Epoch 0, Loss: 1.971235752105713
Epoch 10, Loss: 1.2834528684616089
Epoch 20, Loss: 0.9324180483818054
Epoch 30, Loss: 0.7695595622062683
Epoch 40, Loss: 0.6894205808639526
Epoch 50, Loss: 0.6443541646003723
Epoch 60, Loss: 0.6143700480461121
Epoch 70, Loss: 0.5927897095680237
Epoch 80, Loss: 0.5762441158294678
Epoch 90, Loss: 0.562949001789093
Epoch 99, Loss: 0.5529383420944214
Training complete!


Increasing the window size also doesn't have much of an effect of loss, likely due to the structure of the graph.
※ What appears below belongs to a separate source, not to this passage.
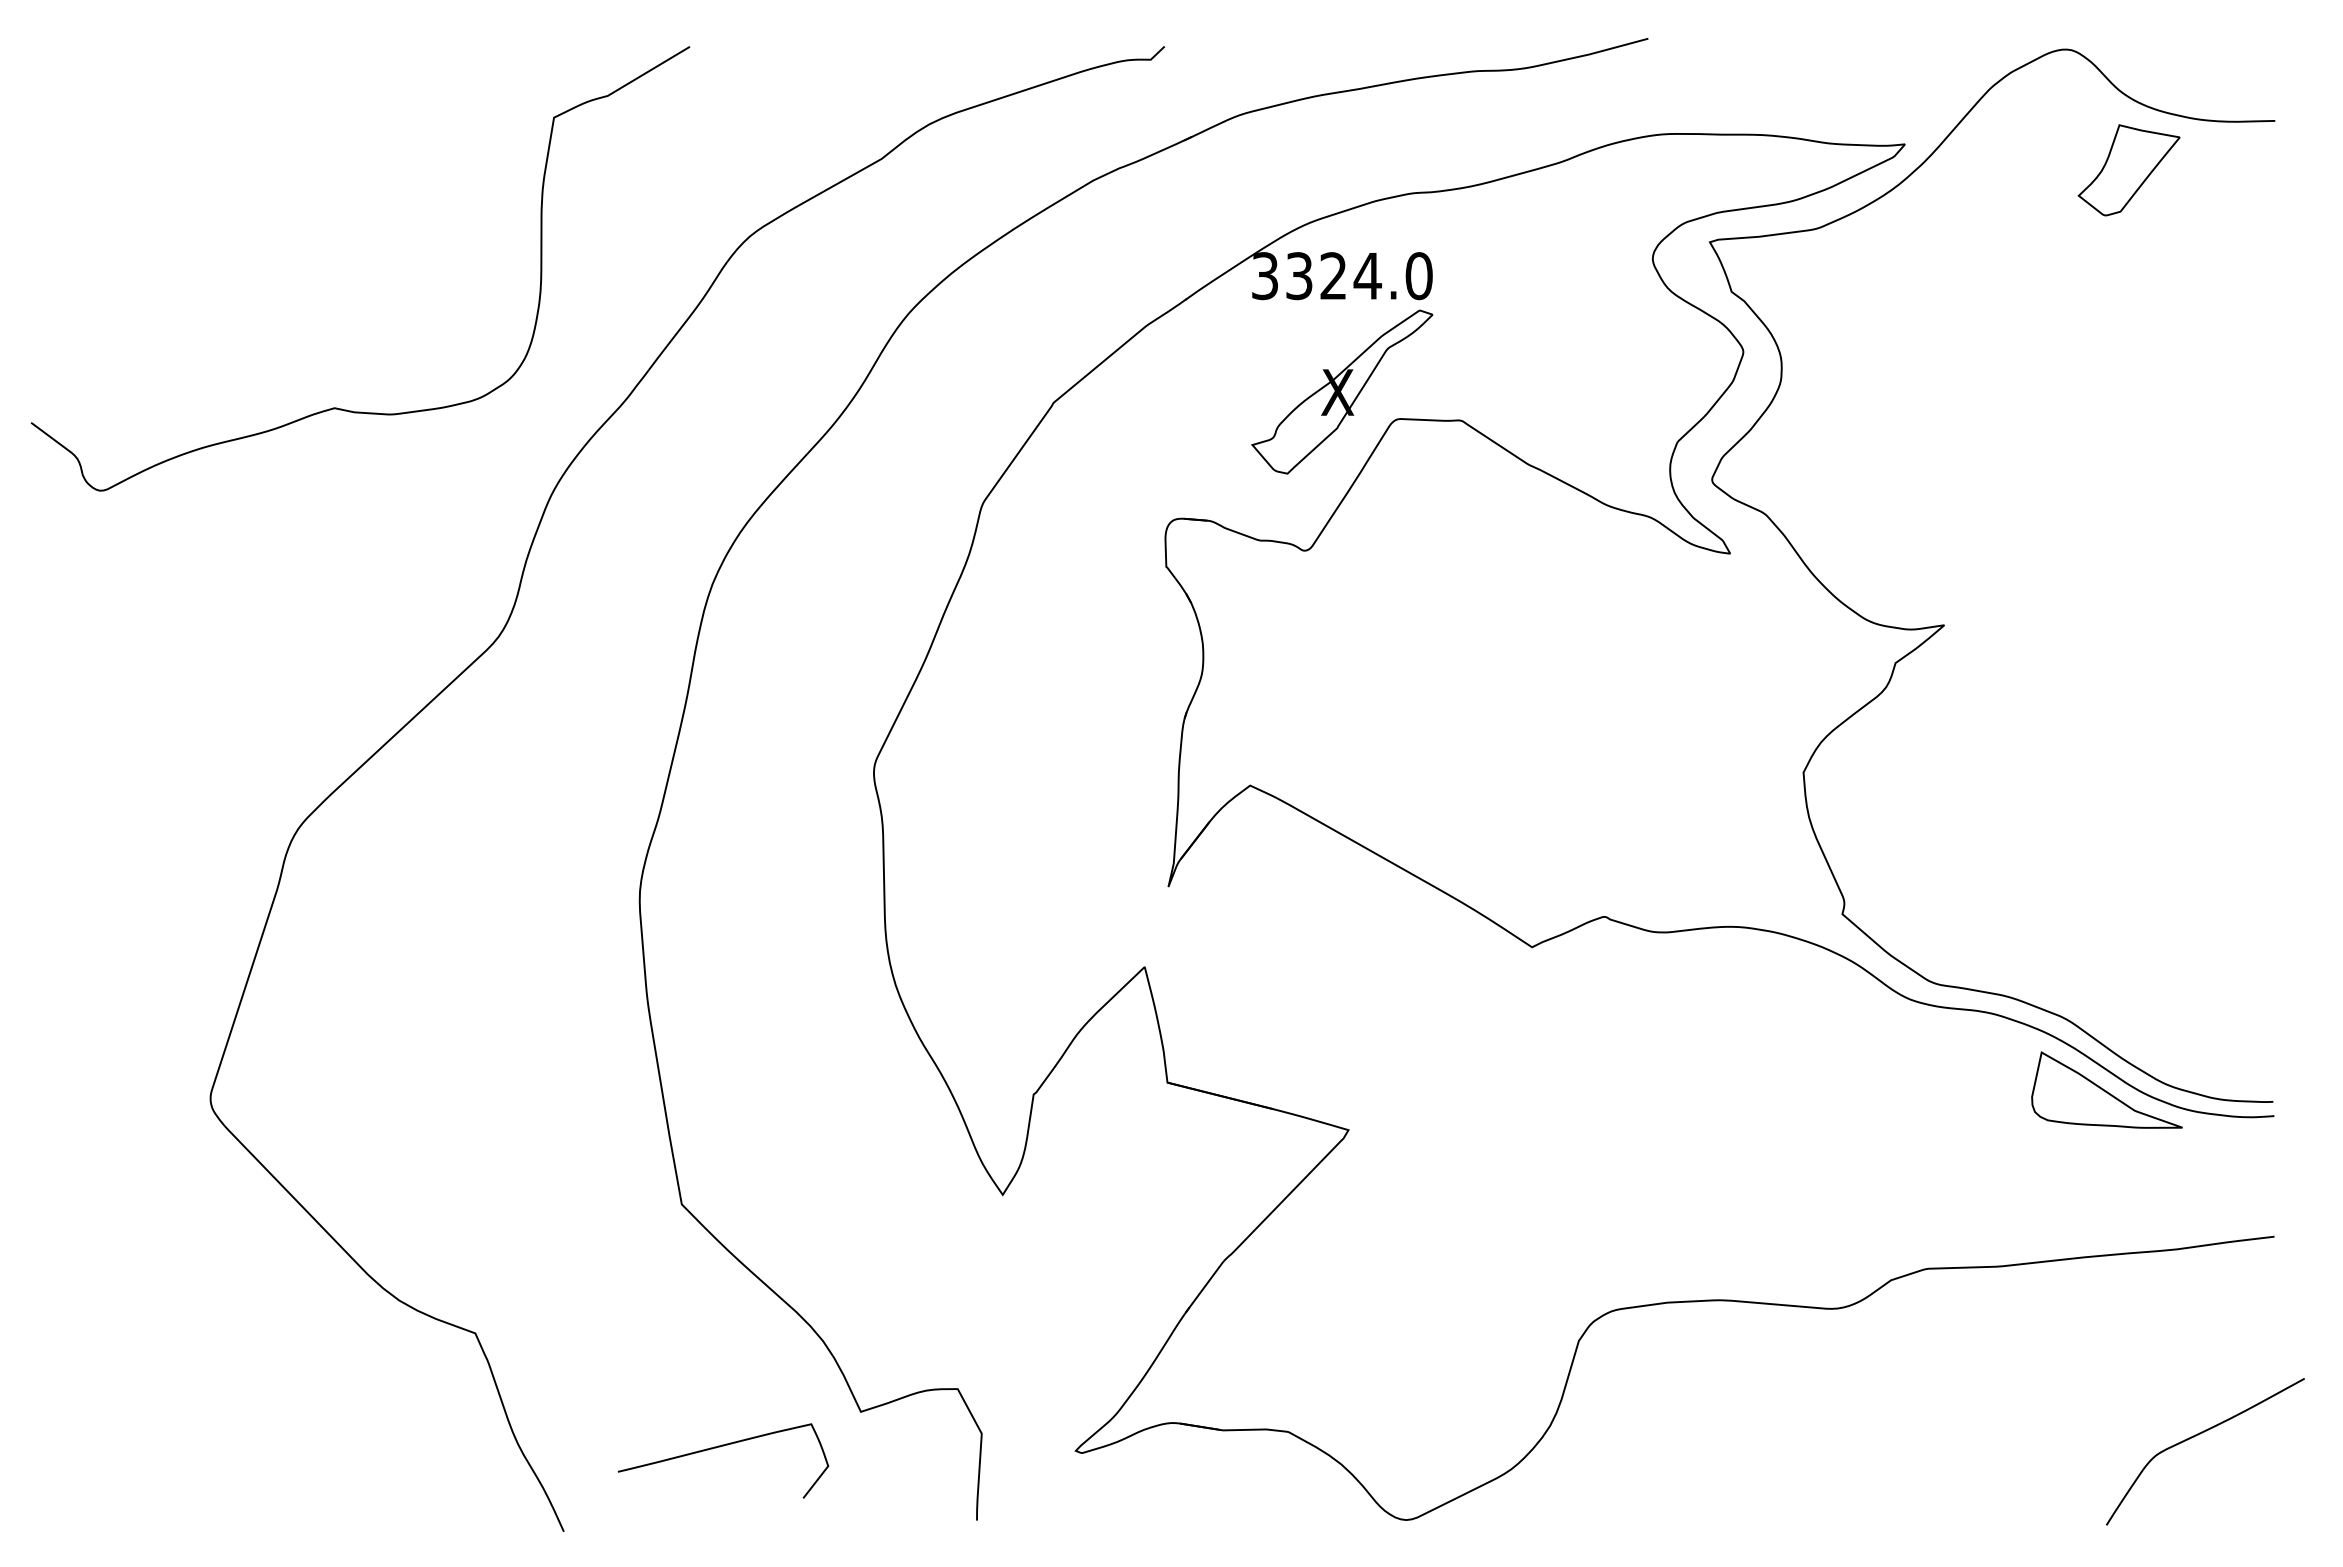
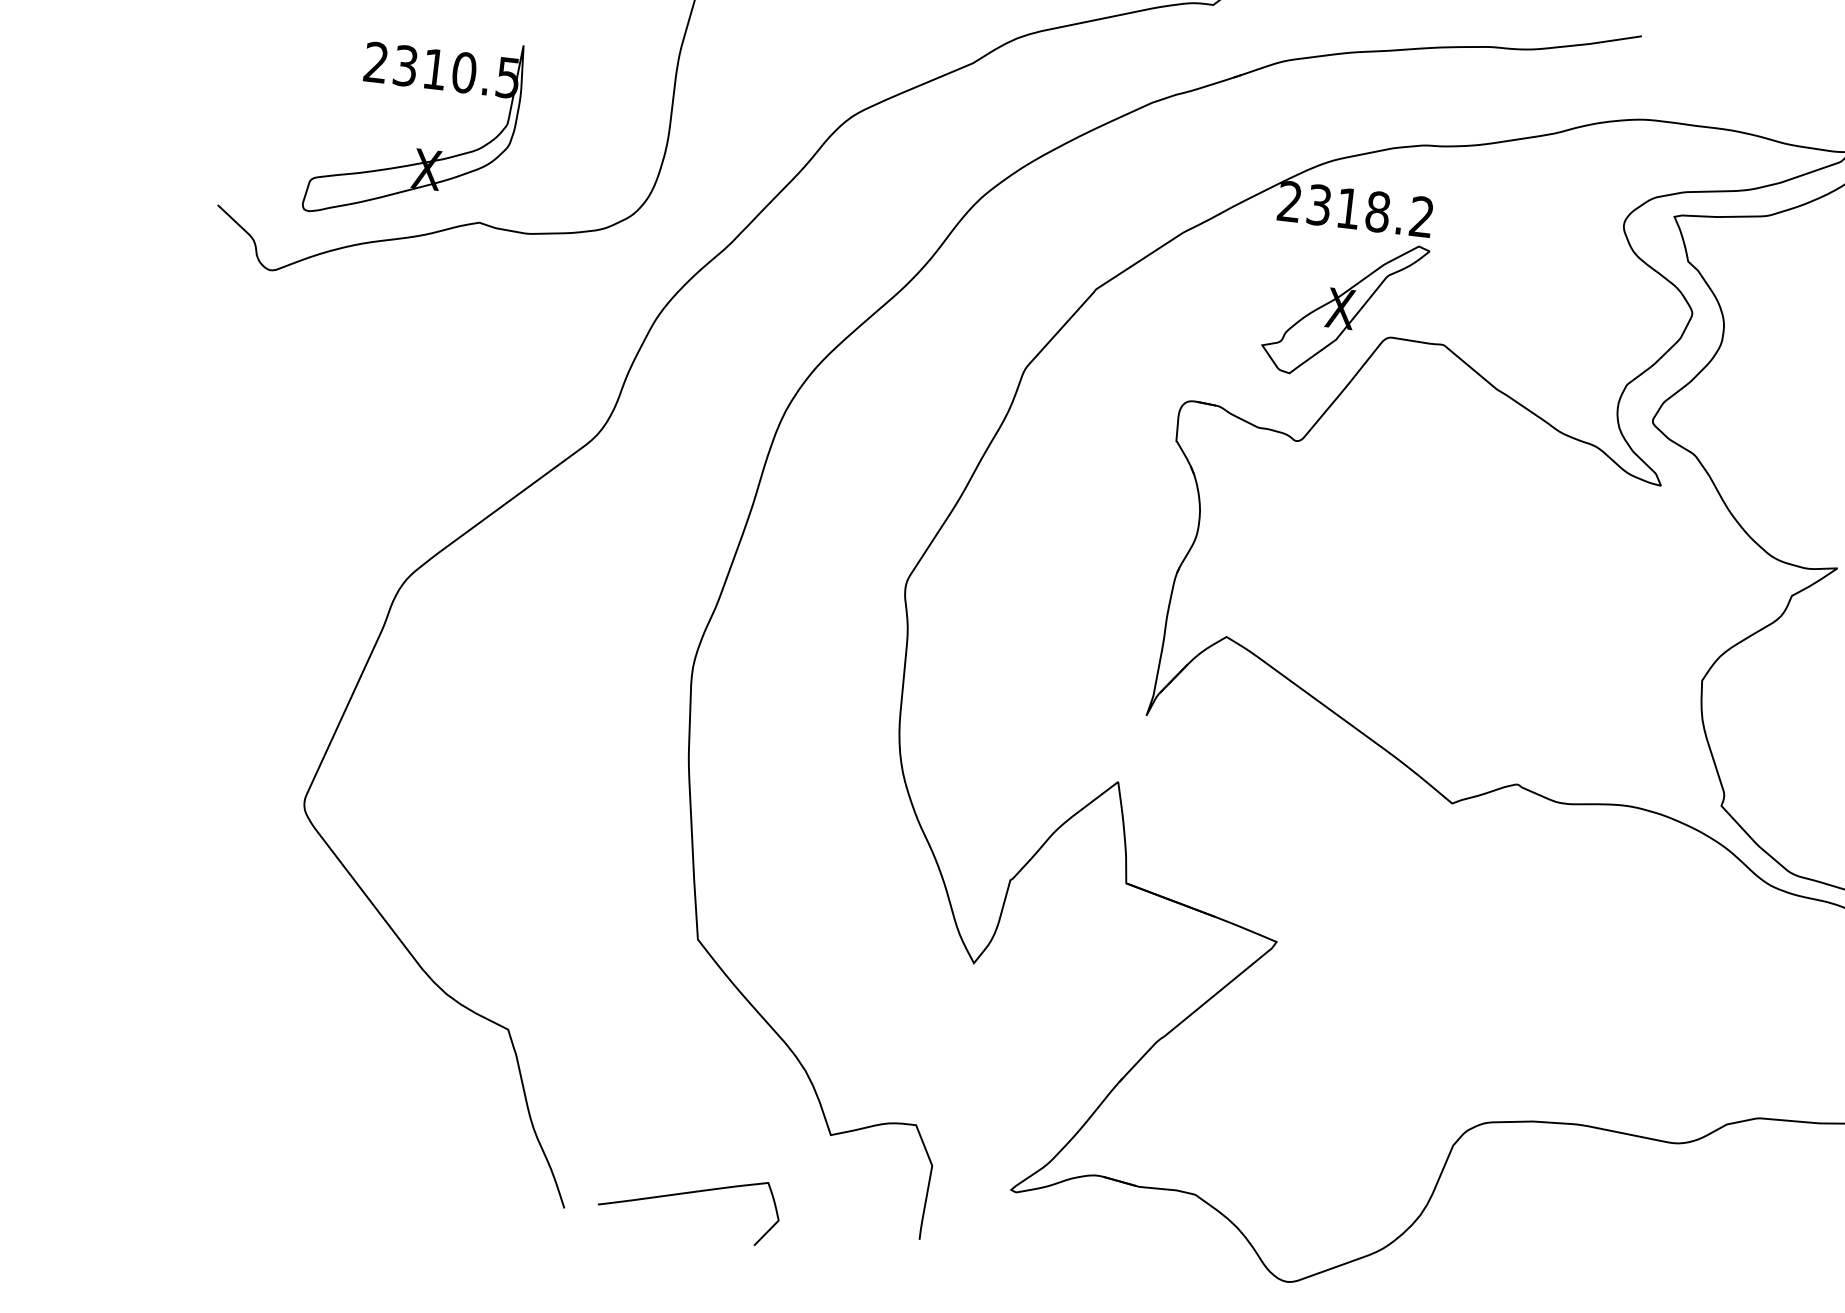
text: (1342, 276) -> (1356, 209), 3324.0 -> 2318.2
part: (253, 330) -> (417, 148), added
curve: (720, 1447) -> (688, 1193), moved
If what I said earlier about the loops and clusters is true, increasing the window size would also give redundant information and not help to improve the model. If anything, it reduced the embedding quality by allowing the random walk to search too far, and either adding redundant information from nearby nodes or unnecessary information from far away nodes. Either way, increasing the window size did not improve the embeddings.